The then-Québec Nordiques plastered themselves with fleurs-de-lys and basically wore the provincial flag – for many, a symbol of Quebec nationalism – on their sleeves. The Habs represented big business – Anglo-owned big business. Les Nordiques? They were the team that represented the pure laine Quebecers.
Early on in its inception, the Canadiens were largely an Anglo-supported team. It wasn’t until the arrival of Maurice Richard in the 40s that things truly began to change. His arrival, along with the collection of all stars that surrounded him, turned the Habs into a dynasty. And the Richard riot became a touch point for the frustrated and repressed francophone majority to fight back.
In many respects, the Richard riot gave birth to the Quiet Revolution of the 60s and 70s. And so too did it give birth to the idea that the Habs are French Canada’s birthright.
This was helped by player acquisition rules that ensured an elite French Canadian presence onMontreal’s NHL roster. Even after the adoption of the universal draft, the Habs still had rights over and above to the first couple of Quebec-born players. (Writer’s note. When I’m wrong, I’m wrong. Yes, they had these rights, but they really didn’t amount to a hill of beans as this wonderful article explains. However, the Canadiens did, for many years, essentially buy their way to greatness through territorial ownership. Like a player? Buy his team. Jean Béliveau won’t leave Quebec City? Buy the league!) And so Richard begat Beliveau, Beliveau begat Lafleur; Lafleur begatRoy.
There’s where things start to get murky. From Stéphane Richer to Stéphane Lebeau; Gilbert Dionne to Guillaume Latendresse; the Habs have been looking for their next Quebecois superhéro.
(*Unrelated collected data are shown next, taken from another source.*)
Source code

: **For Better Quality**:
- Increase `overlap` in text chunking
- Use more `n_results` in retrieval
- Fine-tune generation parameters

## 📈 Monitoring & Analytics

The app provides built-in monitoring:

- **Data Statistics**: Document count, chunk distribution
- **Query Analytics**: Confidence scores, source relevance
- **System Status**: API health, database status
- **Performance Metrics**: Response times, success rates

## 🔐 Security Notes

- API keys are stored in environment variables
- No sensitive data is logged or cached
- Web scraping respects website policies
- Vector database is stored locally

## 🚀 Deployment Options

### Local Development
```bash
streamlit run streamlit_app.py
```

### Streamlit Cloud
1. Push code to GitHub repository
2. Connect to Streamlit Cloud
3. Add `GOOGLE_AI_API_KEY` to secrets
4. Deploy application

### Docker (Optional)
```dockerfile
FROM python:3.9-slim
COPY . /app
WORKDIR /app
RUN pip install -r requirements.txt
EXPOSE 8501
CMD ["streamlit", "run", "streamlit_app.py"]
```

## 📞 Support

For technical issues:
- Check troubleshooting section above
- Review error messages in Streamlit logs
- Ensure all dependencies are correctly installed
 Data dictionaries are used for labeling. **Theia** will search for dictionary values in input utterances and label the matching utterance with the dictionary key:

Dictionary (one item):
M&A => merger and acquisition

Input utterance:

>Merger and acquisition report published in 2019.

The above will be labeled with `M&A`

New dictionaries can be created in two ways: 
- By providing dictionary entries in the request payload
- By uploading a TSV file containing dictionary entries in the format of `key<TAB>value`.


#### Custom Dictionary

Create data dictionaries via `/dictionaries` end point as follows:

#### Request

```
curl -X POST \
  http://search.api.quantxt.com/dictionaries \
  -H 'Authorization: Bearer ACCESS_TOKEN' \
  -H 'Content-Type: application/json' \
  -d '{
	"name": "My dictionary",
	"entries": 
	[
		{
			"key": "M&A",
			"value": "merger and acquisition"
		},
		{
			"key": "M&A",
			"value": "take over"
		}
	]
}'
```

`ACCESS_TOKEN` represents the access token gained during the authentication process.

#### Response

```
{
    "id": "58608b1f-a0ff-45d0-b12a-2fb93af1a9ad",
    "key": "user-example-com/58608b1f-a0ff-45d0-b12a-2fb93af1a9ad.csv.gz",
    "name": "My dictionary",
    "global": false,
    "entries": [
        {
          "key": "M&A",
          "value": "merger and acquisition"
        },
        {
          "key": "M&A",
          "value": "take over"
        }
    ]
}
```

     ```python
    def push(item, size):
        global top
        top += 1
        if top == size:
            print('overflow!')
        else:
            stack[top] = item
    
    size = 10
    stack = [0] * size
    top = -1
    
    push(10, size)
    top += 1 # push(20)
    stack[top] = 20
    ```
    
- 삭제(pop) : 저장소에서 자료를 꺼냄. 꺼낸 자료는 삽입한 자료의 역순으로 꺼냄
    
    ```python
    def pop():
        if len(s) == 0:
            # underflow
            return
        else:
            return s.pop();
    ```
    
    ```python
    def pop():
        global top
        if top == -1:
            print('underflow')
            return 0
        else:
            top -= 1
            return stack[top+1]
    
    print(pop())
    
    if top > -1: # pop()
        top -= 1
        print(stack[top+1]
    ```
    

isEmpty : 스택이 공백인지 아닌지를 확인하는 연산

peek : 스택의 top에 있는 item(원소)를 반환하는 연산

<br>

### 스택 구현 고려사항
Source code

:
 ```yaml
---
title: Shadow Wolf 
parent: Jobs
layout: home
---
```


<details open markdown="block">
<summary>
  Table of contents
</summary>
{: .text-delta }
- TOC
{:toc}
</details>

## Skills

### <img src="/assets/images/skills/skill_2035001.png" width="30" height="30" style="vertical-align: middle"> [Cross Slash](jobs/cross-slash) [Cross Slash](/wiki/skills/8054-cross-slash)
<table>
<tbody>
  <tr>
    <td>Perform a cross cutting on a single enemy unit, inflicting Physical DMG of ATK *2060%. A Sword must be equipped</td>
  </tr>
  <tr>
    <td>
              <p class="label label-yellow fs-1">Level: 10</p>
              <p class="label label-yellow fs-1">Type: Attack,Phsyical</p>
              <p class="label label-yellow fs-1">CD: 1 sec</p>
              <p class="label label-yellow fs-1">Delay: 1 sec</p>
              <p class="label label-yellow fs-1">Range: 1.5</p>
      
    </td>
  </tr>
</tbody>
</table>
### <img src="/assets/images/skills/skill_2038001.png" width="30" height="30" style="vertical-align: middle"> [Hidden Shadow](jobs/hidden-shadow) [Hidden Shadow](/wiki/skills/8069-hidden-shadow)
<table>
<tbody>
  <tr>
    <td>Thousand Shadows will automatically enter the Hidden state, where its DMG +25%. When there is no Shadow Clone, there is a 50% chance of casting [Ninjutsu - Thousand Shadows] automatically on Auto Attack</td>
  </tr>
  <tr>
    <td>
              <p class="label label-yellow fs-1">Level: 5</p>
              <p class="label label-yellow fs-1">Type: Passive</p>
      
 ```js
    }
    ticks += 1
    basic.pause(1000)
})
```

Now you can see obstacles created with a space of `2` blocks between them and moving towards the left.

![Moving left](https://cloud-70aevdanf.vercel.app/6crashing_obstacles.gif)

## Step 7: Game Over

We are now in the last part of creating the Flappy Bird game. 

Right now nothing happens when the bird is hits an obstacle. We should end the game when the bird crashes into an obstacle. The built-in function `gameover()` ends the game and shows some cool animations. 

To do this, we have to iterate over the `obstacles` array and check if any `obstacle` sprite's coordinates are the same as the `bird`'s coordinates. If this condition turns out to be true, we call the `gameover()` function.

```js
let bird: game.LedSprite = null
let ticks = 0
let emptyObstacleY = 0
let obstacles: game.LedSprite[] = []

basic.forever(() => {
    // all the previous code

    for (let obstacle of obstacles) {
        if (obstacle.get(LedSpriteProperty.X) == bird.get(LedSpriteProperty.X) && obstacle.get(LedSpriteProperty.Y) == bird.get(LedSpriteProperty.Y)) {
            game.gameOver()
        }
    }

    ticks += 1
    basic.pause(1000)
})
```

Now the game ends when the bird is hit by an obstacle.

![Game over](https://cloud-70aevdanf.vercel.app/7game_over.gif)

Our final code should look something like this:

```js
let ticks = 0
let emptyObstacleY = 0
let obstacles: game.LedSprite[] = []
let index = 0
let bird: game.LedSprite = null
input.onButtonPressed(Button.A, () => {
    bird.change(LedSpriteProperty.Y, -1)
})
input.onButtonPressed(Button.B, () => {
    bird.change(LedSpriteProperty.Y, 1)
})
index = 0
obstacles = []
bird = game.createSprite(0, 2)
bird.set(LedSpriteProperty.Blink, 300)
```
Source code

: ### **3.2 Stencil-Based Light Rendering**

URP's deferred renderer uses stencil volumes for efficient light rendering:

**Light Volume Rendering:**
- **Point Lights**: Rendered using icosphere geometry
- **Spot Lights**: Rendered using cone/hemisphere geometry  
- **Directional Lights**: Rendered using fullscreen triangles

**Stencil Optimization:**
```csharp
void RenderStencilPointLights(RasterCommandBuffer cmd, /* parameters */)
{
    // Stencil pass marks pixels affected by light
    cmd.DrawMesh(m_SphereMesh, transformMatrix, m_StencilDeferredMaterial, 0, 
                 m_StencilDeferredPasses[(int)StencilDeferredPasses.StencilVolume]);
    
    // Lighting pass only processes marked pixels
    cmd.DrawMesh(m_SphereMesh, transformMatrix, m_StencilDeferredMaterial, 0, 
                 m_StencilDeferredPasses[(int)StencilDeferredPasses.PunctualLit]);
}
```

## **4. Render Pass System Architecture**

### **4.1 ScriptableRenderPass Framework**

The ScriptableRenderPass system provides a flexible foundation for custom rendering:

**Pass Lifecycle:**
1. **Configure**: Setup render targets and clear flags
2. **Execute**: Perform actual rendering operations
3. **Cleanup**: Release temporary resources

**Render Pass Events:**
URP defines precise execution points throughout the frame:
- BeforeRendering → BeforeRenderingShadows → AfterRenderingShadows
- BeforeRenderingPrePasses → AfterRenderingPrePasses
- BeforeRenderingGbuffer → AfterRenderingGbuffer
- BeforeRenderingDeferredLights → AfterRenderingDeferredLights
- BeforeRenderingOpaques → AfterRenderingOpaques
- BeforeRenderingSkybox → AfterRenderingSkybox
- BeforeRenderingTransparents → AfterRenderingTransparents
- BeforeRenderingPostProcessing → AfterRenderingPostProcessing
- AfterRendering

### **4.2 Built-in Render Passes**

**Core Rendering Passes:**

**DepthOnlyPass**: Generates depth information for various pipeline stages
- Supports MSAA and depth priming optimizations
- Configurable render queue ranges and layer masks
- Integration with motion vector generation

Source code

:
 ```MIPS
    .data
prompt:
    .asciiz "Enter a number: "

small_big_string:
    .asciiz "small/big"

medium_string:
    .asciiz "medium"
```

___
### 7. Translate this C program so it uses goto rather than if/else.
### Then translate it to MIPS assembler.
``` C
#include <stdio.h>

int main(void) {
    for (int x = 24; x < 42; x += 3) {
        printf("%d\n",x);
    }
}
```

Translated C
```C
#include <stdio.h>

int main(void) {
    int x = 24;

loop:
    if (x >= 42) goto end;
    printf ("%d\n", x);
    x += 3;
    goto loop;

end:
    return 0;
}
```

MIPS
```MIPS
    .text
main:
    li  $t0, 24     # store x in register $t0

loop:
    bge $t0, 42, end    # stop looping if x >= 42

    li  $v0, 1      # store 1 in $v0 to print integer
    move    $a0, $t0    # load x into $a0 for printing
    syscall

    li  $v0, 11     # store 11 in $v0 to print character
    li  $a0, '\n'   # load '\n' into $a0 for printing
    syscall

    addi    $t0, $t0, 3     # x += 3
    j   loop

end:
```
The latest to fall under the linguistic microscope is Louis Leblanc.
For many pundits and fans in Montreal, Wayne Gretzky, Sidney Crosby, or John Tavares could never be the Next One – they don’t have the requisite blue-and-white birth certificate (and even that may not be enough. A West-Island anglo may be born in Quebec, but wouldn’t pass the language test).
Saku Koivu was once said to not be worthy of the captaincy due to his lack of French. The man came back from cancer, was an inspiration to all, and was arguably the best Canadiens’ player over the past two decades. But it wasn’t enough.
The Canadians were founded by J. Ambrose O’Brien – an anglo. Owners — including the French-sounding, but American-born Leo Dandurand – have largely been English. The current roster is composed of a mix of Americans, Canadians, a couple of Czechs, a couple of Swiss, a Slovak, a Finn, a Dane, and a handful of players from areas that were once known as the U.S.S.R. In today’s NHL, language doesn’t matter.
The Habs are a hockey team, not a cultural icon. Their role is not to buoy the French language, but a select few are trying to conscript them to a cause that was never their intent. The Montreal Canadiens should be about winning. They should be about etching their name on the Stanley Cup. Yes, French is important to the market, but that issue can be dealt with creatively. Hire a translator for your unilingual coach, have a bilingual assistant coach on staff. Arrange for language lessons to solve the problem long-term.
But neither one’s passport nor one’s language should matter. All that matters should be winning. Sadly, that appears to be an afterthought for this once-storied franchise.